Seed starting INSIDE

I’ve been planting seeds INSIDE for a couple of weeks now. Here is my update on my seed starting endeavors this spring so far.

PEAS-Not everything is successful-My pea seeds I planted inside have NOT done well as I had hoped. They are barely coming up now inside so I planted more outside and if these make it, I will add to the other seeds that I planted outside on Saturday. I think the heating mat was too hot for them so I put them on a table under the lights but with no heat. We will see..

FAVA BEANS-I’m so excited-I’ve never grown fava beans before but are trying them this year. I sprouted fava beans that I got from that Homegrown seed swap and bought some more that I got from Spanish Table Market here in Santa Fe. The companies would like to say that the ones they sell you to eat are different then the ones they sell you to grow.  If they are treated then that would be true but so far I have not found that to be the case. They are both sprouting just fine. Today I saw three of them breaking ground in their little pots on the heat mat under the lights. Once up I will transplant them outside as they like the cold. I’ll talk about them later.

CHARD, BOK CHOY seeds planted-MAR 13-The chard and bok choy germinated in 2 days!

BORAGE seeds planted-MAR 13-Germinated in 3 days!

MORE LETTUCE-seeds planted-MAR 13-just starting to come up

SPINACH seeds planted inside as well as outside -MAR 13-Not up yet

TOMATOES-seeds planted today-Sunday, MAR 18-planted 27 different varieties! Hope to put them out 8 weeks from now-mid May or sooner. Last year I planted tomato seeds inside on Mar 21.

POTATOES-I’ve been chitting them for a week now. Chitting is getting the potato eyes to sprout.

The next major inside seed starting will be in 2 weeks-Basil, oregano, marjoram, zinnias and probably a lot more.

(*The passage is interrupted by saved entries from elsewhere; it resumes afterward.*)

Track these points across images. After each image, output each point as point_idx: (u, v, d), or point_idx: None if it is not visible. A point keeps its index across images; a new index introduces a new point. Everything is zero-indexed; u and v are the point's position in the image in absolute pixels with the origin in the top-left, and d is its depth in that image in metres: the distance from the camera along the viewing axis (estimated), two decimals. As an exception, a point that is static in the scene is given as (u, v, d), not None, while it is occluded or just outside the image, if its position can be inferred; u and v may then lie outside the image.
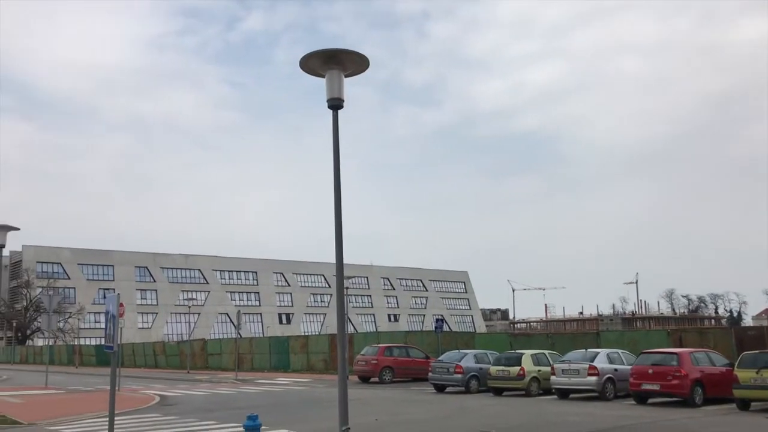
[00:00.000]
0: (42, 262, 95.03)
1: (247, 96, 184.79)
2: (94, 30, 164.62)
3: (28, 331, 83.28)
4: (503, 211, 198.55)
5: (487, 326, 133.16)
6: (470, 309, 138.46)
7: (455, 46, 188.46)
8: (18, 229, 19.16)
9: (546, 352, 24.40)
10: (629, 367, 19.99)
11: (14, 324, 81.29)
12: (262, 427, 7.09)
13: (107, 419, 9.23)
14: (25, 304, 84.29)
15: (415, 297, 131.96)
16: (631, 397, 19.61)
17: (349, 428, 6.53)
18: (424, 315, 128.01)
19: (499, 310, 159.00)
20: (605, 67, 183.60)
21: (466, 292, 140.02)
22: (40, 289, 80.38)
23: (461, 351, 26.56)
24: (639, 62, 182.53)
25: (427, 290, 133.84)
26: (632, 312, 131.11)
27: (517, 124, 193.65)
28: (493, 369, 23.31)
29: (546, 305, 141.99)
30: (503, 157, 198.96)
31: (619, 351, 22.38)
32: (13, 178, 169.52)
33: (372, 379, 29.74)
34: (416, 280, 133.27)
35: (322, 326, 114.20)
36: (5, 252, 19.83)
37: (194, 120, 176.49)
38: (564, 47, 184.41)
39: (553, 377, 21.39)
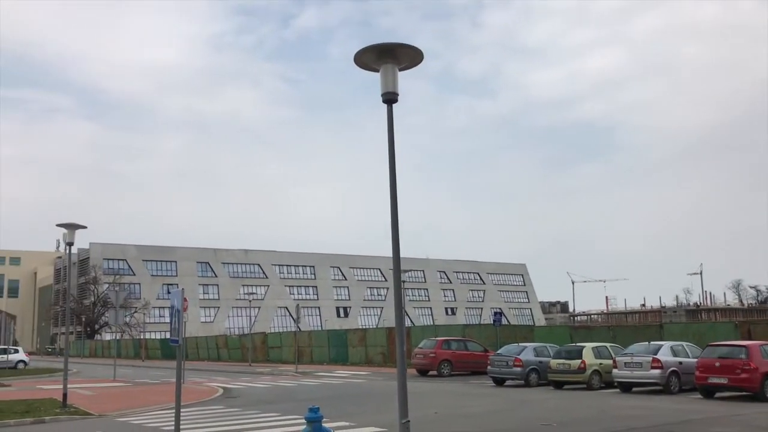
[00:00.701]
0: (108, 259, 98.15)
1: (303, 92, 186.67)
2: (154, 31, 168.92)
3: (96, 326, 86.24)
4: (561, 201, 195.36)
5: (546, 319, 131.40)
6: (529, 302, 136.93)
7: (510, 35, 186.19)
8: (85, 227, 19.77)
9: (607, 344, 23.97)
10: (694, 360, 19.45)
11: (83, 319, 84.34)
12: (323, 420, 7.17)
13: (174, 411, 9.49)
14: (93, 299, 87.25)
15: (472, 290, 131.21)
16: (697, 391, 19.09)
17: (408, 421, 6.55)
18: (481, 308, 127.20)
19: (558, 302, 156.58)
20: (665, 53, 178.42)
21: (524, 285, 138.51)
22: (107, 285, 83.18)
23: (520, 344, 26.34)
24: (700, 47, 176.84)
25: (484, 283, 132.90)
26: (697, 303, 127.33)
27: (575, 112, 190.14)
28: (554, 362, 23.02)
29: (607, 297, 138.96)
30: (561, 146, 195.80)
31: (684, 343, 21.80)
32: (80, 178, 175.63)
33: (430, 373, 29.75)
34: (473, 273, 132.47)
35: (379, 320, 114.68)
36: (73, 249, 20.52)
37: (252, 117, 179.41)
38: (622, 33, 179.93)
39: (615, 370, 21.00)
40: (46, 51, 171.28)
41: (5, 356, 46.77)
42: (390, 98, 7.32)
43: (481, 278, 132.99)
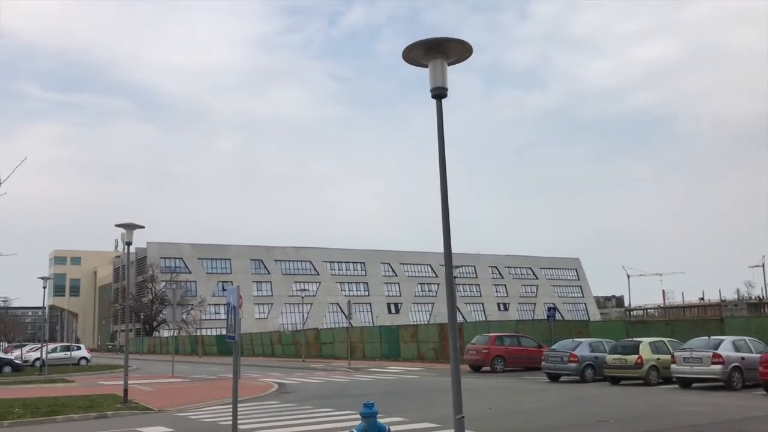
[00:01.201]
0: (165, 258, 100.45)
1: (351, 89, 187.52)
2: (207, 33, 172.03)
3: (155, 323, 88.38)
4: (615, 193, 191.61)
5: (601, 314, 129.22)
6: (583, 296, 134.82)
7: (559, 25, 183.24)
8: (143, 227, 20.27)
9: (665, 339, 23.46)
10: (758, 355, 18.85)
11: (142, 316, 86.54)
12: (378, 415, 7.21)
13: (230, 406, 9.67)
14: (150, 297, 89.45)
15: (525, 285, 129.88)
16: (761, 387, 18.49)
17: (463, 417, 6.52)
18: (534, 303, 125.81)
19: (613, 297, 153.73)
20: (718, 40, 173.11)
21: (578, 279, 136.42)
22: (164, 283, 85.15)
23: (575, 339, 25.99)
24: (754, 32, 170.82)
25: (537, 278, 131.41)
26: (759, 297, 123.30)
27: (628, 103, 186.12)
28: (610, 357, 22.64)
29: (664, 291, 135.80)
30: (613, 137, 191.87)
31: (746, 338, 21.16)
32: (136, 179, 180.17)
33: (483, 369, 29.59)
34: (526, 268, 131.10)
35: (430, 315, 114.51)
36: (131, 249, 21.07)
37: (301, 116, 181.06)
38: (674, 21, 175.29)
39: (673, 366, 20.52)
40: (102, 55, 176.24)
41: (68, 353, 48.34)
42: (439, 93, 7.28)
43: (533, 273, 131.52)
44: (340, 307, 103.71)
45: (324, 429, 13.02)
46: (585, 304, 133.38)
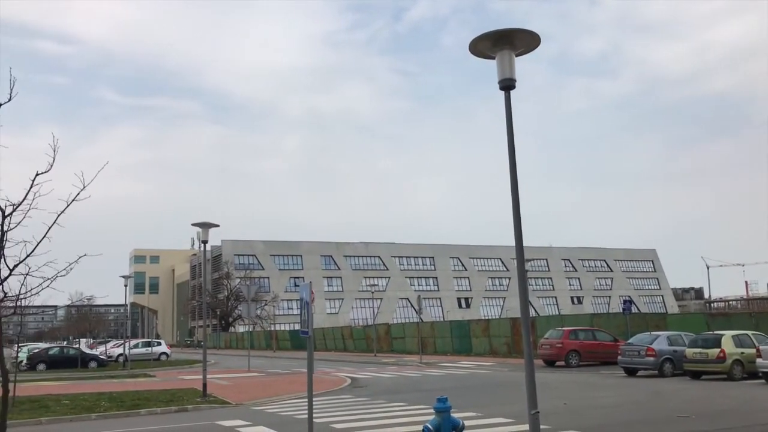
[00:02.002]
0: (239, 255, 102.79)
1: (416, 84, 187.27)
2: (273, 34, 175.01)
3: (230, 319, 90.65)
4: (693, 182, 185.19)
5: (679, 306, 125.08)
6: (660, 289, 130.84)
7: (630, 10, 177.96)
8: (218, 225, 20.82)
9: (749, 332, 22.52)
10: None
11: (218, 312, 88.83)
12: (451, 410, 7.20)
13: (305, 400, 9.84)
14: (226, 293, 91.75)
15: (599, 278, 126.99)
16: None
17: (538, 412, 6.44)
18: (609, 296, 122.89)
19: (692, 288, 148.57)
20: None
21: (654, 271, 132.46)
22: (239, 280, 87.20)
23: (653, 333, 25.29)
24: None
25: (611, 270, 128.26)
26: None
27: (705, 87, 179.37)
28: (689, 351, 21.91)
29: (746, 282, 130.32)
30: (691, 124, 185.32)
31: (838, 331, 20.12)
32: (209, 178, 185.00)
33: (557, 363, 29.13)
34: (600, 260, 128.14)
35: (501, 310, 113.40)
36: (207, 247, 21.67)
37: (367, 111, 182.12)
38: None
39: (759, 360, 19.68)
40: (175, 59, 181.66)
41: (149, 349, 50.12)
42: (507, 85, 7.20)
43: (608, 265, 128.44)
44: (409, 302, 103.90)
45: (398, 423, 13.08)
46: (662, 296, 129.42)
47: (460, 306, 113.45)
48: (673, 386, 19.48)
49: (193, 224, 20.91)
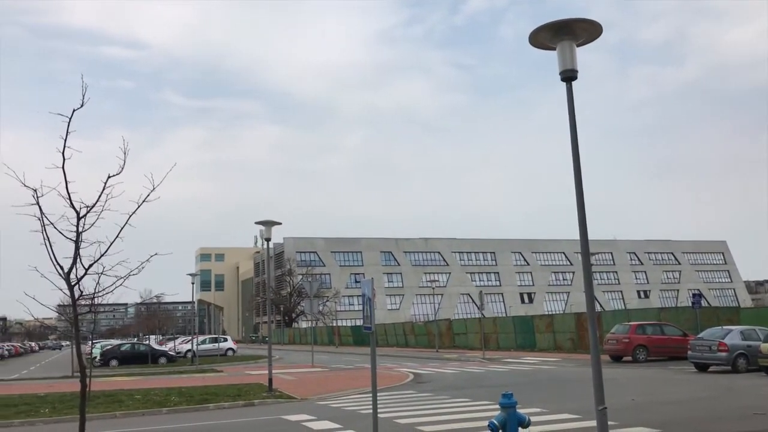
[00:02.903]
0: (300, 252, 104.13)
1: (474, 77, 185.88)
2: (330, 32, 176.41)
3: (293, 315, 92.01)
4: (763, 171, 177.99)
5: (753, 300, 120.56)
6: (731, 282, 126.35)
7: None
8: (280, 223, 21.17)
9: (830, 327, 21.54)
10: None
11: (281, 308, 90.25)
12: (516, 405, 7.14)
13: (369, 395, 9.92)
14: (289, 290, 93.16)
15: (666, 271, 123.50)
16: None
17: (605, 408, 6.34)
18: (677, 290, 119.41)
19: (766, 281, 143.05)
20: None
21: (725, 264, 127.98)
22: (301, 277, 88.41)
23: (724, 327, 24.46)
24: None
25: (679, 263, 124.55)
26: None
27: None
28: (765, 346, 21.08)
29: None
30: (760, 111, 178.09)
31: None
32: (270, 177, 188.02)
33: (624, 359, 28.52)
34: (667, 253, 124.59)
35: (566, 305, 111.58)
36: (270, 244, 22.05)
37: (425, 106, 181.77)
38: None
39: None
40: (236, 61, 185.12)
41: (216, 345, 51.32)
42: (569, 76, 7.09)
43: (675, 258, 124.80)
44: (471, 298, 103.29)
45: (461, 419, 13.05)
46: (734, 289, 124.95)
47: (522, 301, 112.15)
48: (747, 382, 18.81)
49: (257, 222, 21.32)
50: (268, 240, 21.46)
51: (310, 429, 12.84)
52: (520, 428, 6.94)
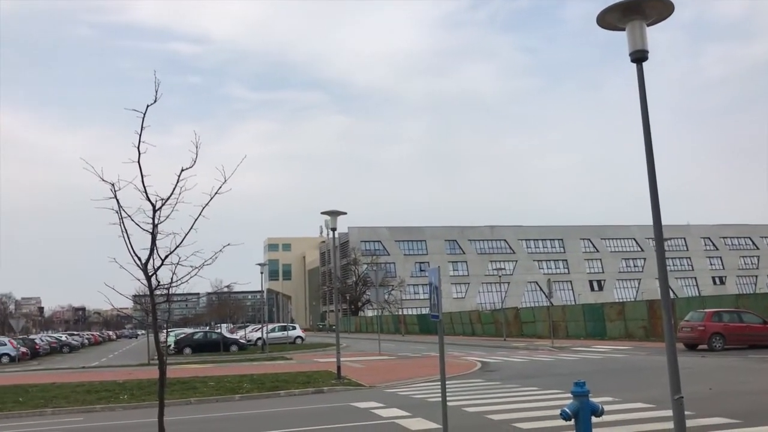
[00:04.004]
0: (365, 241, 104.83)
1: (539, 60, 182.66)
2: (392, 20, 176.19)
3: (359, 303, 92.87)
4: None
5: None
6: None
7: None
8: (345, 213, 21.37)
9: None
10: None
11: (347, 297, 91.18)
12: (589, 394, 7.02)
13: (437, 383, 9.92)
14: (354, 279, 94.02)
15: (743, 257, 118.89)
16: None
17: (682, 397, 6.17)
18: (756, 276, 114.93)
19: None
20: None
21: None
22: (366, 266, 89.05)
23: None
24: None
25: (758, 248, 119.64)
26: None
27: None
28: None
29: None
30: None
31: None
32: (334, 167, 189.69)
33: (699, 347, 27.65)
34: (744, 237, 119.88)
35: (637, 292, 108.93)
36: (335, 234, 22.28)
37: (489, 91, 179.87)
38: None
39: None
40: (299, 52, 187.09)
41: (285, 333, 52.31)
42: (639, 57, 6.89)
43: (753, 243, 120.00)
44: (538, 286, 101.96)
45: (531, 407, 12.93)
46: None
47: (592, 289, 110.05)
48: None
49: (323, 212, 21.57)
50: (333, 230, 21.69)
51: (379, 416, 12.95)
52: (593, 417, 6.83)
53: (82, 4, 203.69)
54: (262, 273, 42.19)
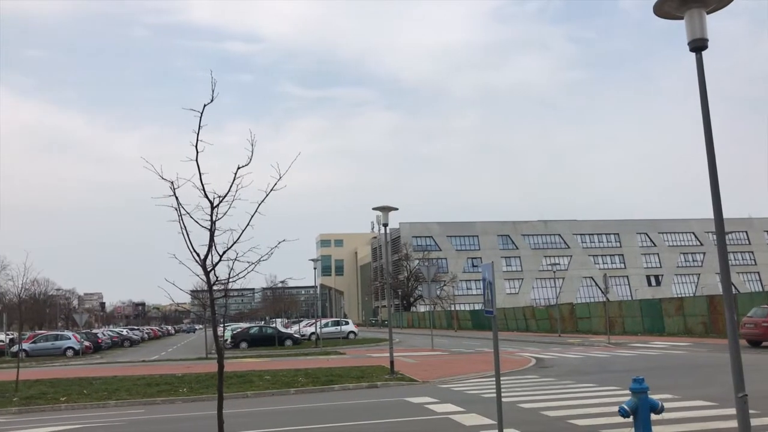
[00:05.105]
0: (416, 237, 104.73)
1: (593, 51, 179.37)
2: (440, 14, 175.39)
3: (411, 299, 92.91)
4: None
5: None
6: None
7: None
8: (397, 209, 21.42)
9: None
10: None
11: (399, 293, 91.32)
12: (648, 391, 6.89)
13: (491, 379, 9.88)
14: (406, 274, 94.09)
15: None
16: None
17: (746, 395, 6.00)
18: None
19: None
20: None
21: None
22: (417, 261, 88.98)
23: None
24: None
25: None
26: None
27: None
28: None
29: None
30: None
31: None
32: (385, 163, 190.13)
33: (764, 344, 26.77)
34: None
35: (696, 287, 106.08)
36: (387, 229, 22.33)
37: (541, 83, 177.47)
38: None
39: None
40: (348, 49, 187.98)
41: (338, 327, 52.74)
42: (698, 46, 6.70)
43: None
44: (594, 281, 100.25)
45: (587, 404, 12.74)
46: None
47: (649, 284, 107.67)
48: None
49: (374, 208, 21.67)
50: (385, 225, 21.75)
51: (433, 411, 12.95)
52: (652, 414, 6.70)
53: (139, 6, 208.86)
54: (315, 269, 42.60)
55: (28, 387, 20.18)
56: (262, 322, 77.60)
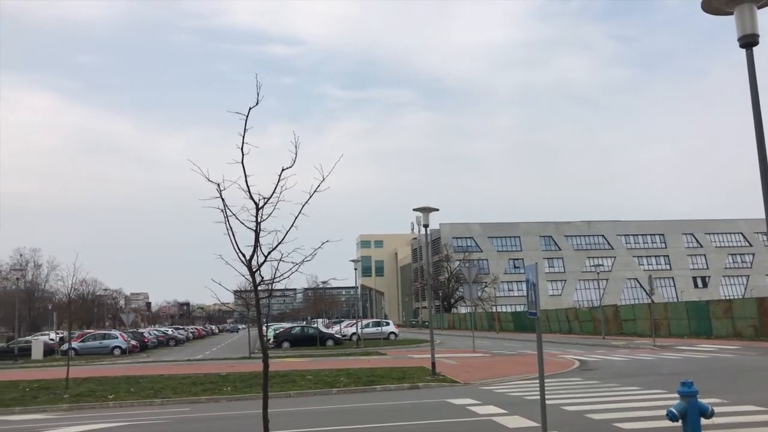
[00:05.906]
0: (456, 238, 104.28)
1: (637, 48, 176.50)
2: (480, 13, 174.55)
3: (452, 300, 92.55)
4: None
5: None
6: None
7: None
8: (437, 210, 21.38)
9: None
10: None
11: (440, 294, 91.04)
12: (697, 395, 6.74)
13: (534, 381, 9.79)
14: (447, 275, 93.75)
15: None
16: None
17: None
18: None
19: None
20: None
21: None
22: (458, 262, 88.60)
23: None
24: None
25: None
26: None
27: None
28: None
29: None
30: None
31: None
32: (426, 163, 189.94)
33: (816, 347, 26.04)
34: None
35: (745, 289, 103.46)
36: (427, 230, 22.30)
37: (584, 82, 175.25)
38: None
39: None
40: (387, 50, 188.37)
41: (379, 328, 52.85)
42: (749, 41, 6.58)
43: None
44: (638, 282, 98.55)
45: (633, 407, 12.53)
46: None
47: (695, 285, 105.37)
48: None
49: (415, 209, 21.68)
50: (426, 226, 21.73)
51: (476, 413, 12.90)
52: (702, 419, 6.56)
53: (181, 11, 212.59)
54: (355, 269, 42.78)
55: (78, 385, 20.71)
56: (304, 323, 78.22)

How to collect heirloom tomato seeds

Tomato seeds fermenting in a jar. On the plate are some dried seeds.

I don’t collect hybrid tomato seeds as they may not grow back true.What that means is they may revert back to one parent or the other that they were crossed with. Heirloom tomatoes will grow back true.

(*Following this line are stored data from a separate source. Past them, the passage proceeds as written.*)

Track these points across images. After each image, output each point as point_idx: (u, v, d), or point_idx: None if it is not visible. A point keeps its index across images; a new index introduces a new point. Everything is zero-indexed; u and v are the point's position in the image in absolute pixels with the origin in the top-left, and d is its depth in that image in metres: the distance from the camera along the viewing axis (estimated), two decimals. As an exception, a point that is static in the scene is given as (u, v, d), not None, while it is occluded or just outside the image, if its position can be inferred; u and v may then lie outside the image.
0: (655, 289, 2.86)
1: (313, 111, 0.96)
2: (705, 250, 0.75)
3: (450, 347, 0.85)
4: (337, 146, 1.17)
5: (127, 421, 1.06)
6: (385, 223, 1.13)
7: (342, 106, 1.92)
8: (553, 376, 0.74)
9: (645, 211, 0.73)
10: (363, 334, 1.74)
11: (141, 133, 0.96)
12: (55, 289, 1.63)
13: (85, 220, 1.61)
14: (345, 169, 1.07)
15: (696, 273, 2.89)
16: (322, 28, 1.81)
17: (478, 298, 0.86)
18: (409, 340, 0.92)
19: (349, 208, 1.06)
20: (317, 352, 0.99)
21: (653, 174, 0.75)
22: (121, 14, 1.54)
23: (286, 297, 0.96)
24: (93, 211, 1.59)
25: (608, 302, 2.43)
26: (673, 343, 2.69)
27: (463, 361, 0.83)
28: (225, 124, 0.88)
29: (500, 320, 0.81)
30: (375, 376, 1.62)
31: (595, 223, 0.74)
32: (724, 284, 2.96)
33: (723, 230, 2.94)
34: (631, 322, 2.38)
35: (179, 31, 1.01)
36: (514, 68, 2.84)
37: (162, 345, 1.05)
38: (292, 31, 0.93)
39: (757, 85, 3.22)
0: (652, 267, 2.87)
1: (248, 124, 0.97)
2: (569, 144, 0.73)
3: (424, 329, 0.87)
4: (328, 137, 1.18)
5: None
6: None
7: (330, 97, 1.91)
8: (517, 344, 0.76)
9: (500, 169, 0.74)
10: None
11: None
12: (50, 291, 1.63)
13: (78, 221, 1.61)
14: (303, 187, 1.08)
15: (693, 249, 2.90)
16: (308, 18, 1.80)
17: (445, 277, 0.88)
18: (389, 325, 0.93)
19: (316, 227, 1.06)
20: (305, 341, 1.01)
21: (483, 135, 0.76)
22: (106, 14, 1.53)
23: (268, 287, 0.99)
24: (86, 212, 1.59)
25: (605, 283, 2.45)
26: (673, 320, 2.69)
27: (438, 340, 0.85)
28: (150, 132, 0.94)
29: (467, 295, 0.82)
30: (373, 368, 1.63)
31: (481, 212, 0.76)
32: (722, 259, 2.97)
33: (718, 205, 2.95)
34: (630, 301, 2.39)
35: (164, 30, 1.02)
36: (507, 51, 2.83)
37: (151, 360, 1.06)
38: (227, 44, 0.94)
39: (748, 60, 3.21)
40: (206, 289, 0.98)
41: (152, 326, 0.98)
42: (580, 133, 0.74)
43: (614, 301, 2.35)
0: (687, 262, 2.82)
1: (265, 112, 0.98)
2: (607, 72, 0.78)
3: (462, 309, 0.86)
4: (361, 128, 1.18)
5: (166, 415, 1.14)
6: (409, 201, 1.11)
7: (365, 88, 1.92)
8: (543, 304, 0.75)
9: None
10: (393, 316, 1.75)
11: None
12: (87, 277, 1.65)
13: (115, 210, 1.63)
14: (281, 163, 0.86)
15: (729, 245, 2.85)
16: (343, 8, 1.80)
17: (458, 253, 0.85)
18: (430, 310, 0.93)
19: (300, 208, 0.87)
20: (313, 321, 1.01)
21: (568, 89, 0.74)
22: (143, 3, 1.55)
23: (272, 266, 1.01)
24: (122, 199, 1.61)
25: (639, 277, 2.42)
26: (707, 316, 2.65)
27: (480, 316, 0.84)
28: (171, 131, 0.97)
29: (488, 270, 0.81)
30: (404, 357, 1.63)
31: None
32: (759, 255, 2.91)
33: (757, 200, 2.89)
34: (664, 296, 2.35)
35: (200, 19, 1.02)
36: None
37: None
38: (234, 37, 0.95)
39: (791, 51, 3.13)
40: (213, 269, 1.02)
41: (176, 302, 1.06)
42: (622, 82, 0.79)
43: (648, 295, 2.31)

The only heirloom tomato seeds I collect are from my giant tomatoes as I’m trying to get some seeds that do well in our high desert and give me some big, really big tomatoes. Last year I got 3 tomato seeds from a giant grower who grew a tomato over 7 lbs in Ohio. This year I got a pretty large tomato from one of those seeds. I kept the tomato which measured 19 inches in diameter and almost weighed 3 lbs and recently got the seeds. I will try some of these seeds next year as well as other big tomato seeds that I got from another grower this week.  Here’s how you can collect your favorite heirloom tomato seeds.

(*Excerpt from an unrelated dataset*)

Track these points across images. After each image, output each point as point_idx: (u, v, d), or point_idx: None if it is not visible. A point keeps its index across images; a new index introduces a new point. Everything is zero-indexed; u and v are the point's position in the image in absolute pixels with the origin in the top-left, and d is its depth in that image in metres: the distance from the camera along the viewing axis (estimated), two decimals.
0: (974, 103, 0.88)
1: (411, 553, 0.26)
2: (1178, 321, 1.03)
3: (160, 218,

To collect tomato seeds, cut the tomato open, squeeze and scrape out all the seeds and put them in a little jar with some water. Then put the lid on. Try to not get too much pulp in with them. The seed/water mixture will start to ferment in a couple of days and it might bubble a little which is good. The fermentation will remove the slime on the seeds and the seeds will fall to the bottom of the mixture. When almost all the seeds are on the bottom, pour out the liquid, seeds and pulp through a fine sieve, removing the pulp. Keep rinsing until only the seeds are left. Spread them out on a paper towel to drain the excess water and then put them on another paper towel to finish drying. Before the seeds dry completely I move them around so the paper doesn’t stick to them. After they are thoroughly dry, put them in a ziplock baggie, label and store. You can keep any heirloom tomato seeds this way.

My only concern with collecting tomato seeds is if you plant cherry tomatoes too close to the heirloom tomato you want to keep, they may cross-pollinate so think about where they will be in your garden next spring and don’t plant them right next to each other. Tomatoes aren’t pollinated by bees but by the breeze or are self pollinating. Tomatoes originally came from South America and honeybees came from Europe or Africa so tomatoes aren’t native plants to the honeybee hence they aren’t interested which actually makes pollination easier to control.